学習テキスト:
+--
埴輪
一般Haniwa ・ haniwa
解説
古墳時代の墳丘を取り囲んだ素焼きの造形物。武人や馬、家、踊る人などを象り、死者を守るとともに、古代日本で最も愛らしい造形として親しまれています。
土の儀仗兵
埴輪は、墳丘の周りに環状に立て並べられた円筒形の土製品として始まり、墓域の聖なる境界を示しました。古墳時代が進むと形象埴輪が花開きます。甲冑をまとい盾を持つ武人、鞍を置いた馬、舟、倉や豪族の館、両手を上げた巫女、そして点の目と開いた口が愛らしい歌う人や踊る人。墳丘のテラスに場面をなして並べられた埴輪は、葬られた首長の守り手であり、従者であり、彼が治めた世界の縮図だったと考えられています。
埴輪が語ること
八世紀の記紀は、埴輪は殉葬の身代わりとして生まれたと伝えます。考古学的には疑問視される伝承ですが、死者に仕える依り代という埴輪の本質をよく捉えています。歴史家にとって埴輪は、古代日本の甲冑や馬具、建築、舟、衣装を写した「土の記録」です。東京国立博物館の踊る埴輪や、群馬出土の国宝・挂甲武人が特に有名で、百舌鳥・古市古墳群周辺などの博物館では出土した埴輪の行列を間近に見られます。
よくある質問
- 埴輪は何のために作られたのですか?
墳丘の聖域を画するとともに、形象埴輪は武人や馬、家、従者として死者に仕え、守るために墳丘上に並べられたと考えられています。
- 埴輪は本当に殉葬の身代わりなのですか?
記紀にはそう伝えられていますが、日本でその規模の殉葬があった考古学的証拠はありません。死者に仕える依り代という性格を物語る伝承と見られています。
- 有名な埴輪はどこで見られますか?
東京国立博物館の「踊る埴輪」や群馬出土の国宝「挂甲の武人」が特に有名です。百舌鳥・古市古墳群など大古墳群周辺の博物館にも豊富な収蔵があります。
+--
データ抜粋:

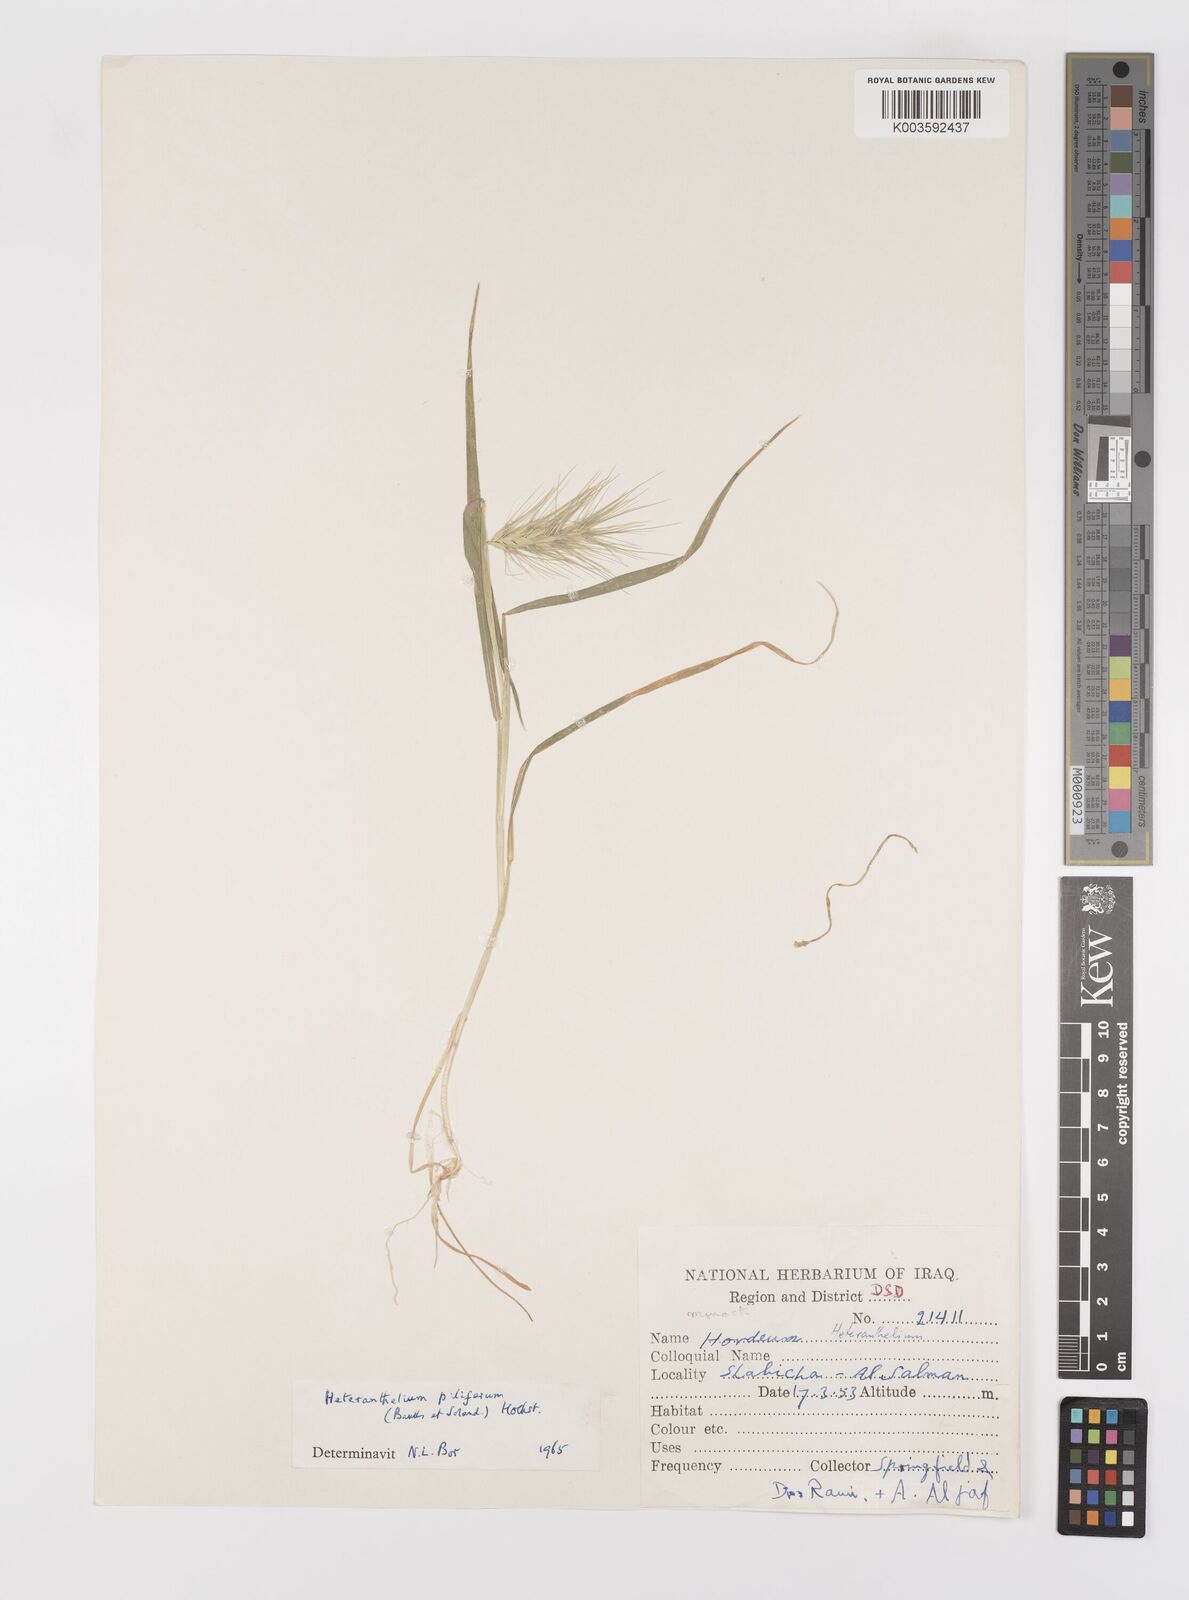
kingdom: Plantae
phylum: Tracheophyta
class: Liliopsida
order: Poales
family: Poaceae
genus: Heteranthelium
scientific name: Heteranthelium piliferum
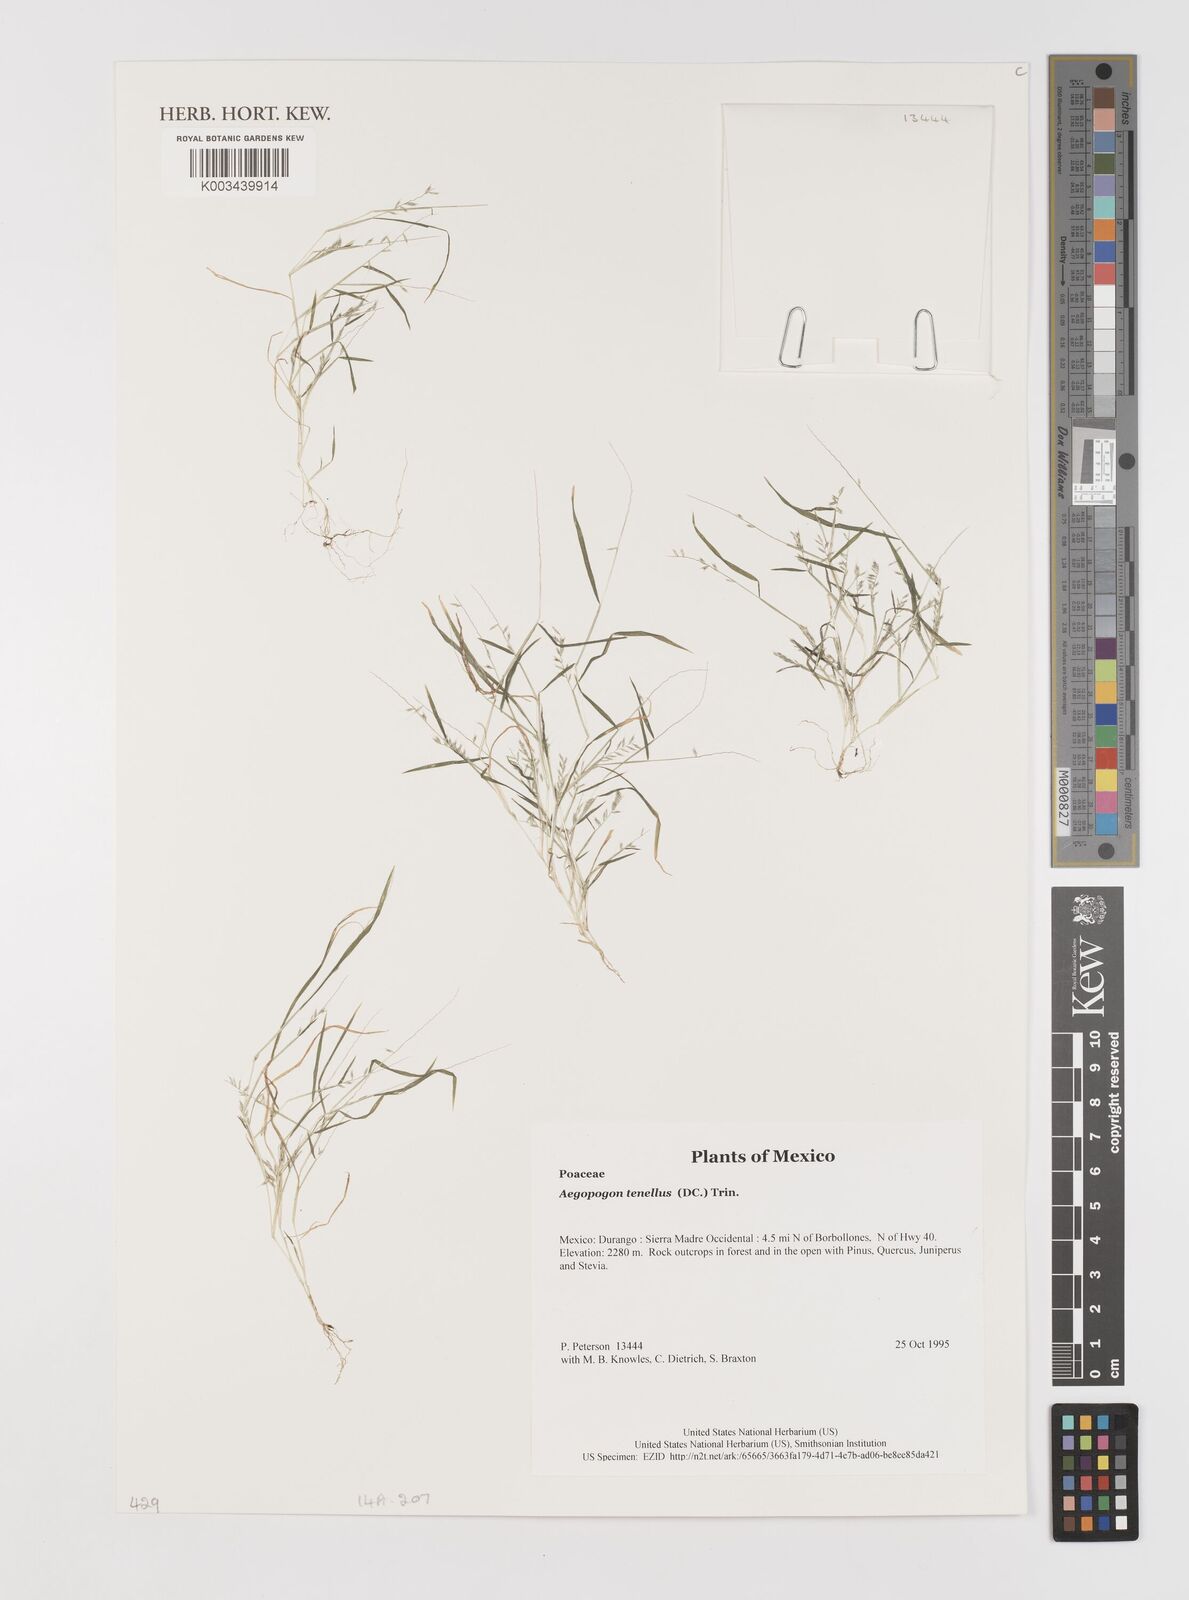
+--
作業内容:
A: 学習テキストによると、八世紀の記紀は埴輪が何として生まれたと伝えていますか。
B: 学習テキストの「- 埴輪は本当に殉葬の身代わりなのですか?」から「館にも豊富な収蔵があります。」までを、両端の語句も含めて一字一句違えずに書き写してください。

解答一覧:
A: 殉葬の身代わりとして生まれたと伝えています。

B:
- 埴輪は本当に殉葬の身代わりなのですか?
記紀にはそう伝えられていますが、日本でその規模の殉葬があった考古学的証拠はありません。死者に仕える依り代という性格を物語る伝承と見られています。
- 有名な埴輪はどこで見られますか?
東京国立博物館の「踊る埴輪」や群馬出土の国宝「挂甲の武人」が特に有名です。百舌鳥・古市古墳群など大古墳群周辺の博物館にも豊富な収蔵があります。